- Sinhala: කාසි වාසි
- Directed by: Jayaprakash Sivagurunathan
- Written by: Giriraj Kaushalya
- Produced by: Anuradha B. Rekawa Sri Lal Wickramage
- Starring: Giriraj Kaushalya Rodney Warnakula Priyantha Seneviratne Sarath Kothalawala Gihan Fernando Amandya Uthpali
- Cinematography: Thusitha Anuradha Prabath Darshana
- Edited by: Ajith Ramanayake
- Music by: Vihanga Muthuthanthri
- Release date: 23 January 2025;
- Language: Sinhala

= Kaasi Vaasi =

2025 Sri Lankan comedy film

Kaasi Vaasi (කාසි වාසි) is a 2025 Sri Lankan Sinhalese comedy film directed by Jayaprakash Sivagurunathan and co-produced by Anuradha B. Rekawa and Sri Lal Wickramage for Imperial Talkies. It stars Giriraj Kaushalya in the lead role along with Rodney Warnakula, Priyantha Seneviratne, Sarath Kothalawala, Gihan Fernando and Amandya Uthpali made supportive roles.

==Plot==

The story centers around Amarabandu, the owner of a funeral parlor named after him. He employs three assistants: 'Bass Unnahe' (the embalmer), his assistant Pinthu, and the driver Raththa. These three employees frequently disrupt the smooth functioning of the funeral parlor, leading to comedic situations.

==Cast==
- Giriraj Kaushalya as Amarabandu mudalali, funeral parlour owner
- Rodney Warnakula as Pinthu, the embalmer
- Priyantha Seneviratne as Driver Raththa
- Sarath Kothalawala as Baas Unnehe, the embalmer
- Gihan Fernando as minister Clifford Rodrigo
- Amandya Uthpali as Chuty baby, Amarabandu's daughter
- Sampath Jayaweera as Vishma Karma, funeral parlour manager
- Sangeeth Prabhu as Saranga, Chuty baby's boyfriend
- Nethalie Nanayakkara as Rosalyn, Sadalatha's granny
- Lakshmi Damayanthi as Amarabandu's wife
- Nirosha Thalagala as Sadalatha, Raththa's girlfriend
- D. B. Gangodathenna as walking man
- Malkanthi Jayasinghe as wife fighting for dead husband
- Upatissa Balasuriya as Minister's secretary
- Aloka Sampath as son of exchanged body
- Ananda Athukorala as died wife's husband
- Daya Wayaman as walking man's worker
- Rohan Wijetunga
- Binoli Jayamali as wife fighting for dead husband
- Chamika Hathlahawaththa as Sirisoma
- Sanat Dikkumbura
- Kumara Liyanage
- Sri Lal Wickremage as Saumyapala, crematorium keeper
- Chathura Perera as Bicycle rider
- Sudharshani Gelanigama as Pinthu's wife

==Production==
This is the fourth cinema direction by Jayaprakash Sivagurunathan, who previously made the films: King Hunther (2011), Ko Mark No Mark (2014) and Paha Samath (2017). The film also marked the fourth screenplay by Giriraj Kaushalya. Cinematography co-handled by Thusitha Anuradha and Prabath Darshana with the assistance of Harshana Gunathilaka, Tharindu Sandaruwan, Kushan Pradeep and Suresh Subhasinghe. Ajith Ramanayake is the editor, Jayantha Abeyratne is the assistant director and Manoj Wickramasinghe is the art director.

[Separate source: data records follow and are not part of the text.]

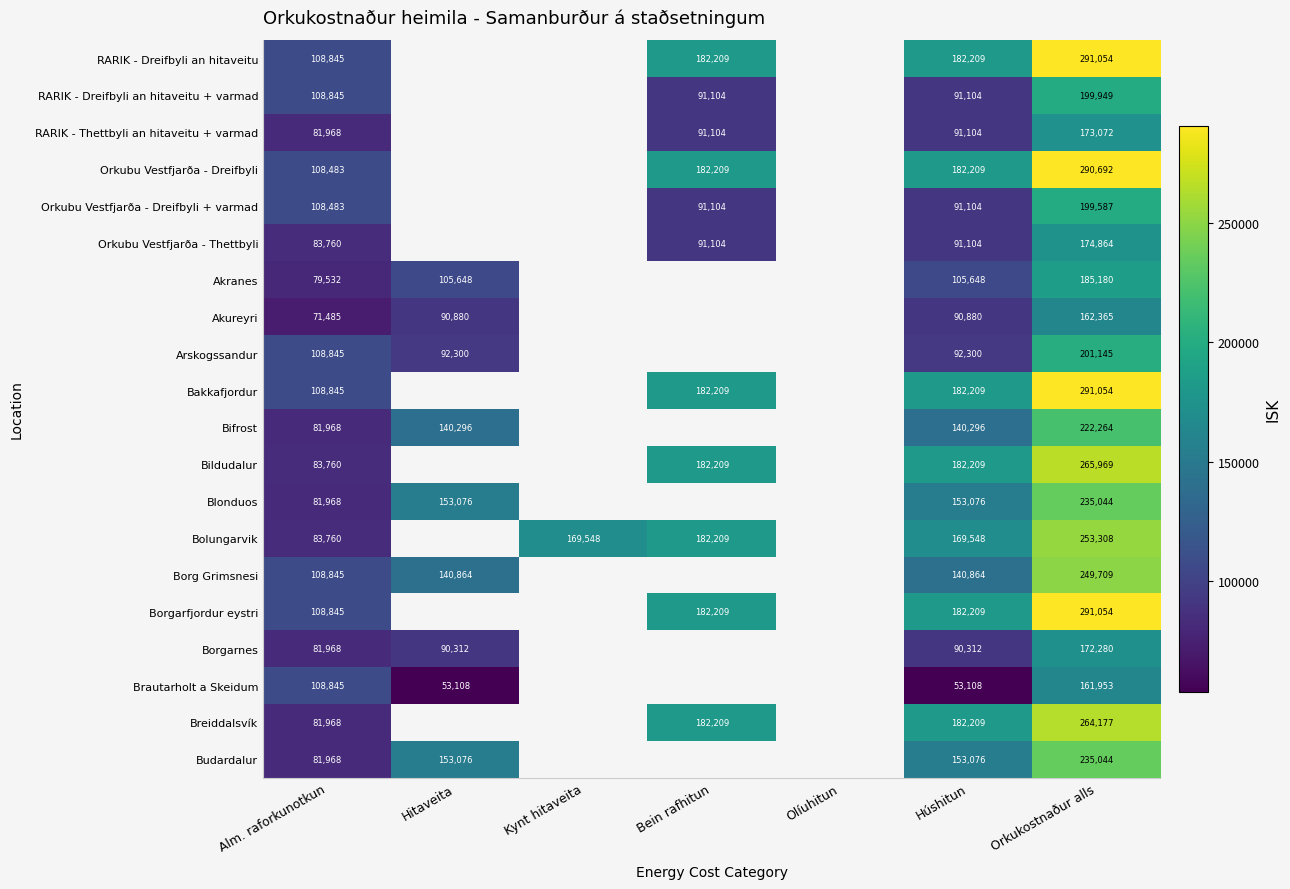

Is it true that RARIK - Dreifbyli an hitaveitu equals 108845 at Alm. raforkunotkun?

True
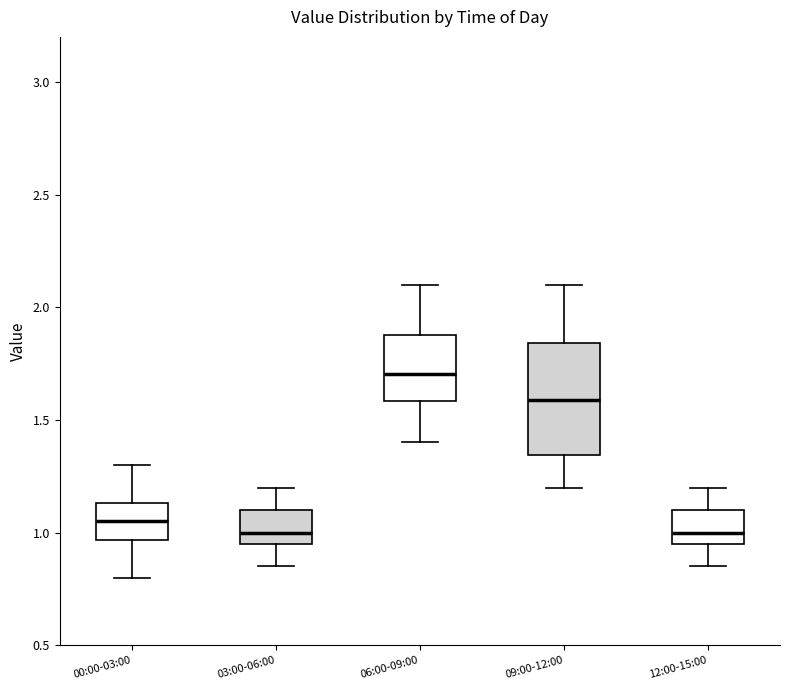

Where does the median line of the box for 00:00-03:00 sit on the y-axis? The values are not printed on the chart, so give them approximately, as read against the axis.

1.05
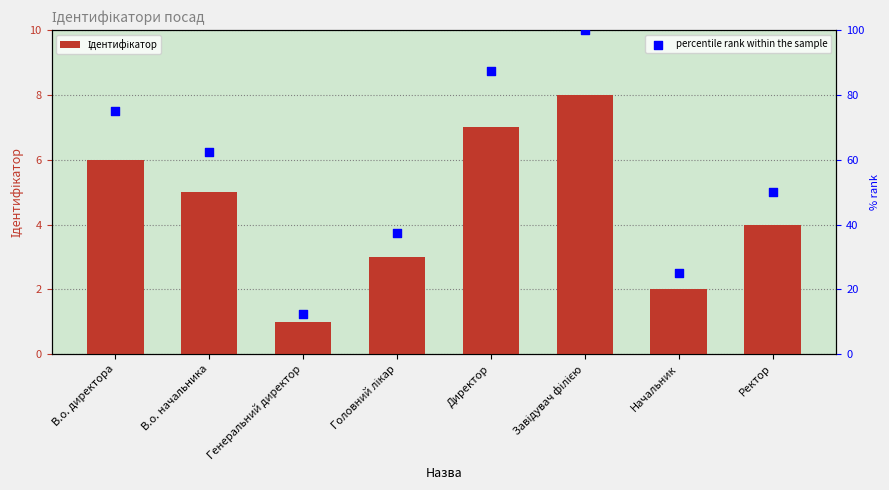

Which series has the widest spread of Y values?

percentile rank within the sample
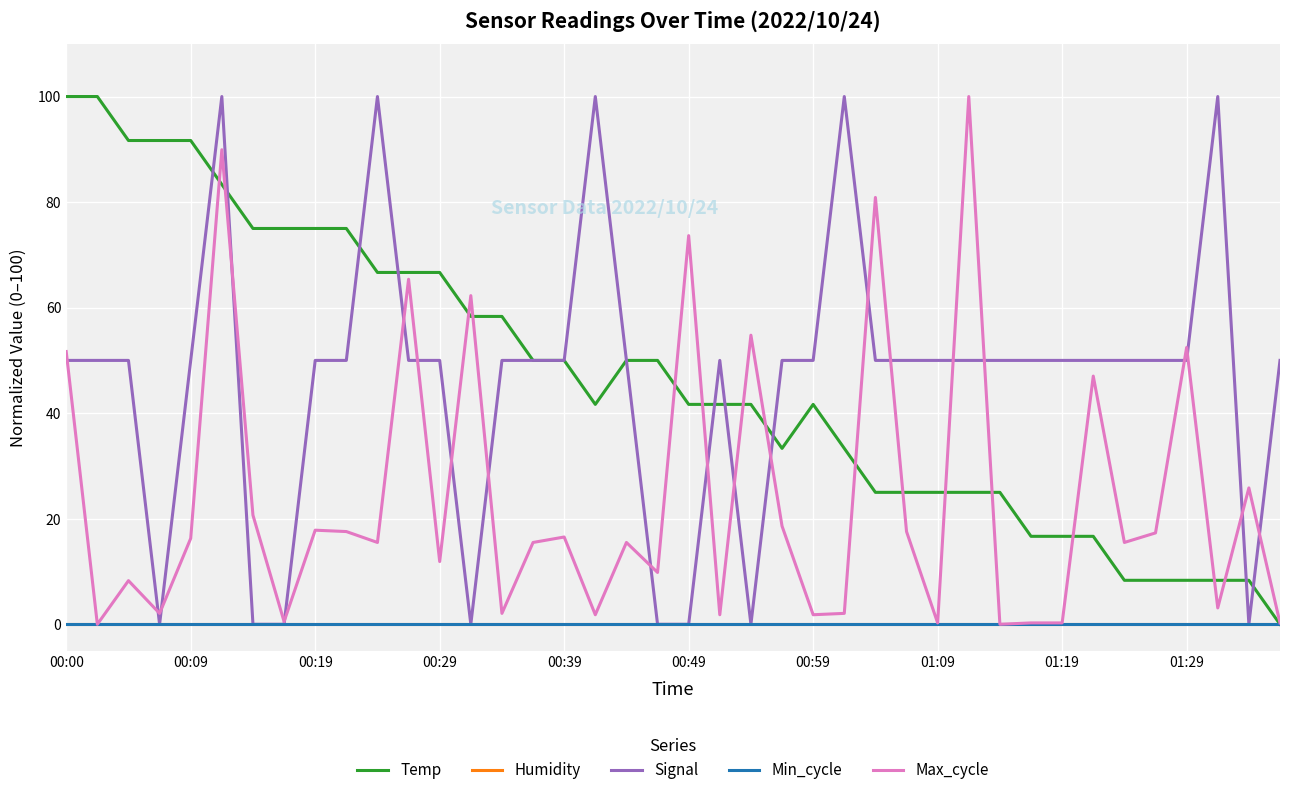

Does the chart have visible grid lines?

Yes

Color combination by Ananda Bandara, color planning assistantance by Madushan Rajapaksa and sound mixing by Aruna Priyantha Kaluarachchi. Jayantha Abeyratne is the chief assistant director, where Lahiru Sandaruwan is the second assistant director and Nuwan Buddhika Liyanawadu is the third assistant director.

Art direction done by Manoj Wickramasinghe with the assistance of Dimuthu Priyajanaka, Saman Sri Narayana and Bandula Weerasekara. Wasana Bandara is the makeup artist where Sakush Rajapaksa, Chathuru Weerasekara provided assistance. Production management handled by Dhammika Gunasena with the assistance of Chamika Isuru. Dhammika Pathirana made still photography. Music director is Vihanga Muthuthanthri, where song composition by Achala Solomon and Sahan Ranwala. Lyrics penned by Achala Solomon and Giriraj Kaushalya, where Sajitha Anthony, Amandya Uthpali, Rodney Warnakula and Gaminda Priyaviraj made background vocals.

==Release==
Muhurat ceremony of the film was held at the Boralasgamuwa Tango Restaurant. The premier of the film was released at the Liberty Cinema, Kollupitiya. The film was theatrically released on 23 January 2025.